> The records
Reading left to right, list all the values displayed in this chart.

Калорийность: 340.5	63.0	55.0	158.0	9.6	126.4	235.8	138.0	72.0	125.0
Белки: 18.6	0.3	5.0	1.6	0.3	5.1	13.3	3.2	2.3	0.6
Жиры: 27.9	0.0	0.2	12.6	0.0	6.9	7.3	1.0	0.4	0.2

--

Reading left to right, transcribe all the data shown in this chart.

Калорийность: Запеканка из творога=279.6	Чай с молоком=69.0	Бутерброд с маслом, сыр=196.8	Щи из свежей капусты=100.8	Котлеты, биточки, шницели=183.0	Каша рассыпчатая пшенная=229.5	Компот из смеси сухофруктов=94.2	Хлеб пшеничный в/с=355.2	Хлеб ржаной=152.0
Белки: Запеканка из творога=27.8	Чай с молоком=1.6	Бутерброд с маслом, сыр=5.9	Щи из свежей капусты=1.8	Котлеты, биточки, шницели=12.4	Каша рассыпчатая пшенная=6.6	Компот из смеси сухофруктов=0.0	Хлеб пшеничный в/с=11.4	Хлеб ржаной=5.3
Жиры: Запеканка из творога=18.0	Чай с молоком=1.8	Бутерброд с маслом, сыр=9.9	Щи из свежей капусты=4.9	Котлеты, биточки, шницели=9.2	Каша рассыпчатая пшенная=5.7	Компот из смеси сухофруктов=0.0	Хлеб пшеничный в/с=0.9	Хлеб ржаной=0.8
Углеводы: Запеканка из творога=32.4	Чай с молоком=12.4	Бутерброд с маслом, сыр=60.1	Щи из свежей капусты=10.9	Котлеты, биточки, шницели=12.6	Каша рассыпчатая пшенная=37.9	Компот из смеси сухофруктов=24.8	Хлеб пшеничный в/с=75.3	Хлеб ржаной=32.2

> Task description
Copy out the lines in the records above unchanged, starting at the line that contains "Калорийность: Запеканка из" and ending at the line that contains "Жиры: Запеканка из", both included.

> Output below
Калорийность: Запеканка из творога=279.6	Чай с молоком=69.0	Бутерброд с маслом, сыр=196.8	Щи из свежей капусты=100.8	Котлеты, биточки, шницели=183.0	Каша рассыпчатая пшенная=229.5	Компот из смеси сухофруктов=94.2	Хлеб пшеничный в/с=355.2	Хлеб ржаной=152.0
Белки: Запеканка из творога=27.8	Чай с молоком=1.6	Бутерброд с маслом, сыр=5.9	Щи из свежей капусты=1.8	Котлеты, биточки, шницели=12.4	Каша рассыпчатая пшенная=6.6	Компот из смеси сухофруктов=0.0	Хлеб пшеничный в/с=11.4	Хлеб ржаной=5.3
Жиры: Запеканка из творога=18.0	Чай с молоком=1.8	Бутерброд с маслом, сыр=9.9	Щи из свежей капусты=4.9	Котлеты, биточки, шницели=9.2	Каша рассыпчатая пшенная=5.7	Компот из смеси сухофруктов=0.0	Хлеб пшеничный в/с=0.9	Хлеб ржаной=0.8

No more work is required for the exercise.